Barcelone n’est pas comme je l’avais imaginée. Bondée, bruyante et sans trêve. Quoi qu’il arrive, jamais une trêve. En sortant le matin à l’heure de pointe, on a l’impression d’avoir été englouti par la bête. (…)

 

Récentes révélations

  • Le divin n’agit jamais seul. 

  • L’entropie de l’univers ne peut qu’augmenter — Principe fondamental de thermodynamique. Appliqué ? Après une journée entière à faire le ménage, il suffit d’un crayon posé sur une table pour que tout soit à refaire. Autrement dit: le désordre appelle le désordre (il en va de même pour le mal). 

  • Trouve un travail qui ne te coûte pas. 

  • Répare les choses au moment où elle se casse. 

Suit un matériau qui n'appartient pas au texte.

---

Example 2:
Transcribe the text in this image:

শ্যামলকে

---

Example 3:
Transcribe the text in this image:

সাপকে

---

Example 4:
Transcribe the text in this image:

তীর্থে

  • Fais de ton intérieur un endroit où tu as plaisir à vivre. 

  • Achète une plante. 

  • Choisis un livre. 

El gas… ! Lectura del gas!”

Je commence toujours ma journée sur les toits. Ça m’aide à rester loin du sol et comme j’ai toujours du mal à démarrer — pour être honnête, je devrais dire: comme j’ai toujours du mal à croire que c’est ça que je fais maintenant, la lecture du gaz — je prends mon temps pour regarder la vue avant de plonger dans la cohue.

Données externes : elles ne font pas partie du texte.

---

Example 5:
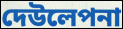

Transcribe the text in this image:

দেউলেপনা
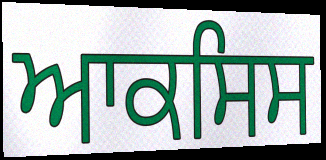
ਆਕਸਿਸ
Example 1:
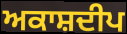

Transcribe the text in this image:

ਅਕਾਸ਼ਦੀਪ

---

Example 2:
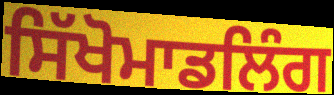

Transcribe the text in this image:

ਸਿੱਖੋਮਾਡਲਿੰਗ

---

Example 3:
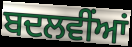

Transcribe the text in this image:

ਬਦਲਵੀਂਆਂ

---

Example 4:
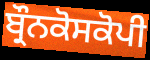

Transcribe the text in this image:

ਬ੍ਰੌਨਕੋਸਕੋਪੀ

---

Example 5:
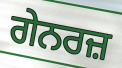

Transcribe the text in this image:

ਗੇਨਰਜ਼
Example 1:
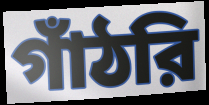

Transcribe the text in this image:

গাঁঠরি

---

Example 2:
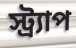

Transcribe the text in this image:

স্ট্র্যাপ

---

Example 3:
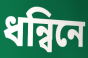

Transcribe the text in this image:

ধন্বিনে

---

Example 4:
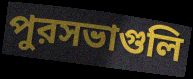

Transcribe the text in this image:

পুরসভাগুলি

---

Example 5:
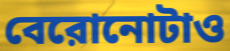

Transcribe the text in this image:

বেরোনোটাও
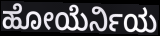
ಹೋಯೆರ್ನಿಯ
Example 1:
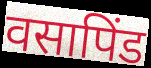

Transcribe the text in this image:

वसापिंड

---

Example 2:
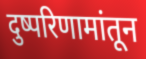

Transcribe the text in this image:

दुष्परिणामांतून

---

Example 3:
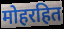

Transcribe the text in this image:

मोहरहित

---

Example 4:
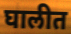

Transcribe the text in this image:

घालीत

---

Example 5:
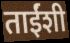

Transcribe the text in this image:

ताईंशी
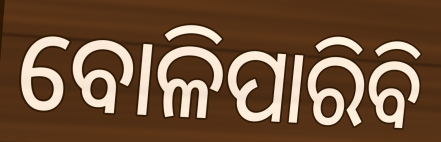
ବୋଳିପାରିବି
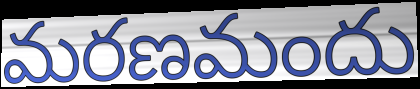
మరణమందు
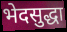
भेदसुद्धा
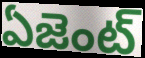
ఏజెంట్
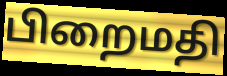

Barcelone n’est pas comme je l’avais imaginée. Bondée, bruyante et sans trêve. Quoi qu’il arrive, jamais une trêve. En sortant le matin à l’heure de pointe, on a l’impression d’avoir été englouti par la bête.

Jonas au cœur de la tempête.

J’avais cru pouvoir trouver ici ce que je n’ai pas eu le courage de chercher en moi-même. Autrement dit, je suis tombée de haut quand, arrivée en Terre Promise, j’ai compris qu’être moi ne serait pas suffisant pour qu’on me donne des papiers, un travail et un numéro de sécurité sociale.

Mais… Je suis une bonne personne!” je me voyais encore balbutier devant le commissariat de police. Sans aucun doute… Prends un numéro.

Après un an au chômage, j’avais déjà de la chance de pouvoir revêtir un uniforme et crier “El gas!” ¹ toute la sainte journée.

Autant dire qu’on voit de tout, tous les jours. De toutes les classes sociales à tous les genres de réactions possibles. Une fois le bouton de la sonnette enclenché, ce qui se passe suit un ordre dichotomique:

Il y a ceux qui ouvrent immédiatement, et me laissent prendre la photo de leur compteur dans la cuisine. Puis “au revoir et bonne journée” et ils referment la porte. Très rare. Je sais les apprécier. 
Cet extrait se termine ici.